Arthur has left town, thankfully, and it is now a beautiful, sunny day here in Portsmouth, although blissfully ten degrees cooler than the past few days. It's still a bit breezy, which is welcome, because it's keeping us cool aboard Vector. It's so pleasant right now, that we've just returned from a lovely walk around Olde Towne Portsmouth.
Due, as they say, to circumstances beyond the organizers' control, the Fourth of July has been rescheduled for tomorrow, at least here in coastal Virginia (I understand in parts of North Carolina it has been postponed a week, or canceled outright). We'll still get to catch all of it, though, because our tentative plan to run up to Deltaville tomorrow has also been postponed by weather, with seas on the Chesapeake at four feet in high winds. Sunday will be a much better day for the transit, with seas of just one to two feet.
I got the full update on the holiday schedule by checking back in at the visitor center right here at the landing after our walk; they seem more than happy to have us stay another couple of days to take it all in. (We are the only boat here, although a cat from Montreal tied up for the storm.) While all the events for the Fourth have been postponed, the events normally scheduled for "first Friday" and "first Saturday" are carrying forth at their normal times.
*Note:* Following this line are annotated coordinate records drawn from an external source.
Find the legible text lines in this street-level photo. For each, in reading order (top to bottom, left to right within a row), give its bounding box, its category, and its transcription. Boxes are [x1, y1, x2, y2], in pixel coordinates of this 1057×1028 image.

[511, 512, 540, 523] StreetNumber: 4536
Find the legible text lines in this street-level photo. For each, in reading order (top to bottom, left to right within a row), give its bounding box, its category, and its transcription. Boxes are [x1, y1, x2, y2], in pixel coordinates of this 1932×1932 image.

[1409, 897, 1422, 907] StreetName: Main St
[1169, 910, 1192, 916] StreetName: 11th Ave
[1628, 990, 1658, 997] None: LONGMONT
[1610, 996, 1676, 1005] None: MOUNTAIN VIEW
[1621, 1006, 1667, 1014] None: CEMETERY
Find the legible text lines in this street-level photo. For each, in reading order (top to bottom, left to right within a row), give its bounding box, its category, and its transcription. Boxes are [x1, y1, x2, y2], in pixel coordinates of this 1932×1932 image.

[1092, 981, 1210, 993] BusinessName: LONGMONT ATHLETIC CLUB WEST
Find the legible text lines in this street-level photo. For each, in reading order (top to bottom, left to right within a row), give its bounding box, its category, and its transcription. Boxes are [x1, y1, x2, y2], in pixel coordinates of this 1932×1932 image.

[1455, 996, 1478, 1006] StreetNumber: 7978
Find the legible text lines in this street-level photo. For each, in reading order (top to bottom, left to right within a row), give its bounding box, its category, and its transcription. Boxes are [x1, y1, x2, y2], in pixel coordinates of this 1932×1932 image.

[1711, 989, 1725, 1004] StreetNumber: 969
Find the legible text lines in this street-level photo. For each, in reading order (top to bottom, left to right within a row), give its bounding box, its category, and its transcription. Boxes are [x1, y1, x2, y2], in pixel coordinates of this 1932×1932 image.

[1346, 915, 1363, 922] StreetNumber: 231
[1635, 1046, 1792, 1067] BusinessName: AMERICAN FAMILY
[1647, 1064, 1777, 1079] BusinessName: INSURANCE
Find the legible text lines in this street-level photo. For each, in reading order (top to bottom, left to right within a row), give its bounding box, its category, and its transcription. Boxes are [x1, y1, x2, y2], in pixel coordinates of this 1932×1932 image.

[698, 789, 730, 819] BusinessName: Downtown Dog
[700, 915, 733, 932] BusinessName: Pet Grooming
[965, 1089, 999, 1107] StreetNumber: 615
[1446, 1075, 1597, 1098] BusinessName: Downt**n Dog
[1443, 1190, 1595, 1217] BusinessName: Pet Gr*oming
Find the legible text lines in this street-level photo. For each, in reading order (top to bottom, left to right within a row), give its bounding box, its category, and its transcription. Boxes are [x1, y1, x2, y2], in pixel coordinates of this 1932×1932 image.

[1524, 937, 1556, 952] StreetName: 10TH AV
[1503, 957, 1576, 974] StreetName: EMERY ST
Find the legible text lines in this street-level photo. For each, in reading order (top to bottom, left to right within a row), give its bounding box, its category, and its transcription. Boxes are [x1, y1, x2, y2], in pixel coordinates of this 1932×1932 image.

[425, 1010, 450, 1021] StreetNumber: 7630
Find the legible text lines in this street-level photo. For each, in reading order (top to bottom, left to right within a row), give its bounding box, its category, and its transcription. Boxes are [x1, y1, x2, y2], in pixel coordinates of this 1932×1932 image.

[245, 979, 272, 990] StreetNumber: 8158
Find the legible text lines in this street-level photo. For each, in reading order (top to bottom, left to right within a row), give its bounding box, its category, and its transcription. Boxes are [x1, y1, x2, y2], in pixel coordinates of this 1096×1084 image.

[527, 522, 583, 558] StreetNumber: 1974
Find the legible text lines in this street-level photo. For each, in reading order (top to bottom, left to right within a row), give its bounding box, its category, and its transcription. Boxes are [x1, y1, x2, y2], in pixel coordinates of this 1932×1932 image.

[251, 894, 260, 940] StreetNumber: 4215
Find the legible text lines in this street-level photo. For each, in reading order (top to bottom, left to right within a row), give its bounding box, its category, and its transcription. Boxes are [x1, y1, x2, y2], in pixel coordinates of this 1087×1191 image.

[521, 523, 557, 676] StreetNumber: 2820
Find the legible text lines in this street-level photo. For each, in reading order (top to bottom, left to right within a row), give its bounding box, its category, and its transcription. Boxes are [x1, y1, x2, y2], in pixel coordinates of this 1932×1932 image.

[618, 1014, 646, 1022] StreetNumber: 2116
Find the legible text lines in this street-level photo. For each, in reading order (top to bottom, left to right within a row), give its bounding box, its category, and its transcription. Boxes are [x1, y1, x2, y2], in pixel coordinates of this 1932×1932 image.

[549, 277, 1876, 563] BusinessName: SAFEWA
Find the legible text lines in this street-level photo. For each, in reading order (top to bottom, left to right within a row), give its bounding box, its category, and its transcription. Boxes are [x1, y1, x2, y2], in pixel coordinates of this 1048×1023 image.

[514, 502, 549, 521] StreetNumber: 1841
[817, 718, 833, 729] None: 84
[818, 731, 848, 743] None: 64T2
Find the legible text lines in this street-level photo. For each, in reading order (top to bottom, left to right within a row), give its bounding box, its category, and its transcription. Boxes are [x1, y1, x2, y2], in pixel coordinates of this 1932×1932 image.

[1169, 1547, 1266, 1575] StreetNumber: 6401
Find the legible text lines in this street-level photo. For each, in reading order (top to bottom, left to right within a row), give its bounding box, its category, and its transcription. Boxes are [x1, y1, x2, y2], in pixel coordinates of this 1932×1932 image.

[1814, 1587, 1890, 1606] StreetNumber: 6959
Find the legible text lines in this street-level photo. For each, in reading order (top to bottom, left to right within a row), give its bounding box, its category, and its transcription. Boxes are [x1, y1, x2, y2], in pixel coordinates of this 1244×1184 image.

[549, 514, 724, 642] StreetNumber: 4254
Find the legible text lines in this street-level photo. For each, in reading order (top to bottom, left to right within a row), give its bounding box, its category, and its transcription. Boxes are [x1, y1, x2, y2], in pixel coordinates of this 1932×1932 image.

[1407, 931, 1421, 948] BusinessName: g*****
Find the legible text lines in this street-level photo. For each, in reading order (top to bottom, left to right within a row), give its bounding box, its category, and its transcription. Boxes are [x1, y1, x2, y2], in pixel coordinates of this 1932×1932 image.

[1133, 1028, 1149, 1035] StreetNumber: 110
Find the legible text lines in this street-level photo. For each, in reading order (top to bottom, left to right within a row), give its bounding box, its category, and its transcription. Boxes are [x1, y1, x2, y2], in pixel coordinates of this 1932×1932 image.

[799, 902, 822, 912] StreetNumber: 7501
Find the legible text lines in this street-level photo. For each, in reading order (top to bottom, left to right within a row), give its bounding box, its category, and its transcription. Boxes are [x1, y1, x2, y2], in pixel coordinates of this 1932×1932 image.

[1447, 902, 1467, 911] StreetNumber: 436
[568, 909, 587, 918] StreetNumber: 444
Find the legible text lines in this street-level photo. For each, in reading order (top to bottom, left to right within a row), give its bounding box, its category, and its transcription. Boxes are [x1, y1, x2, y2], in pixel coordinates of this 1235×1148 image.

This afternoon there is a free concert at the courthouse, and tomorrow there is a farmers' market and several of the local museums are free of charge.
Before our walk I spent some time putting the boat back together after the winds had died down to a dull roar. All the furniture and cushions are back in place, the covers are back on the barbie and the dinghy, the bears are on the scoots, and almost everything is back to normal (we still have all our extra lines, fenders, and fender boards out -- no sense trying to pull them in until we are ready to single up). I inspected all parts of the boat that seemed to be impacted by the storm, and other than taking some tiny bits of Portsmouth's dock pilings with us, we seem to be no worse for wear.
Bits of wood, much like grated cheese, on the rub rail from scraping up and down against the dock.
And the corresponding part of the dock piling. By the time I snapped this, we managed to get the horizontal cylindrical fender back in place.
Now that the storm is past and we can reflect calmly on our first real tropical storm situation, we actually did pretty well, but, unsurprisingly, need to make some tweaks to the checklist. For one, we need to actually follow the checklist we already made more closely: we opted to skip a couple of steps based on the updated forecast, one of which was to bring all the extra lines into the cabin rather than leave them in the line locker outside. This so that additional lines can be readied in relative comfort before having to venture out in storm conditions to deploy them.
If we had just had to deploy a line or two, it would have been no issue, but the decision to rig the second fender board meant we were fumbling through the line locker looking for the smaller lines needed for that purpose. Fortunately, the rain was not unbearable at that moment, and it was warm enough to work in my swimsuit, so being drenched was not a problem.
The second fender board, with two ball fenders (aka buoys) behind it. We did not think the board would work well with these, but it was fine. This is looking down from on deck, at the tail end of the storm.
How it's supposed to look -- a fender board supported by two cylinder fenders arranged vertically. This was the original setup, deployed amidships, which took the brunt of the force.
What that first fender board looked like after the storm. It was previously unused.
We also need to add some items to the checklist. Chief among those is to bring the cat carriers into the cabin and assemble them. We were so focused on storm wind evacuation, where we'd have plenty of warning, that we forgot to consider the high probability of associated tornadoes, where warning is a matter of minutes, if that. When the tornado warnings went off, there was no time to ready the carriers, and I'd have to first go on deck to get them out of storage to begin with.
We opted to leave the cats aboard when we went to wait out the tornado warning in the hotel. We'd probably have done that anyway -- explaining to a non-pet-friendly hotel, where we are not paying guests, why I am carrying cats in their lobby at 1:00 AM is something I could do if a mandatory evacuation order was made for the storm. But as I wrote in my last post, the hotel staff did not react to the tornado warnings at all -- they did not warn their guests, they did not ask anyone to move away from the windows, and they went about their business apparently oblivious to the danger. I'm not certain I could have convinced them to let us in, and then there we'd be, all four of us out in the open. Having the carriers ready ahead of time, though, would have at least given us the option.
At this writing, the plan is to remain here tonight, having one final dinner in town this evening. Tomorrow morning I may take advantage of some of the free "first Saturday" events, and then we will probably shove off and head over to the anchorage at Hospital Point. That will let us watch the fireworks right from the comfort of our own boat, cocktail in hand. I'm sure we'll hear some of the concert, too, even if not up close and personal. Sunday morning we will weigh anchor for Deltaville.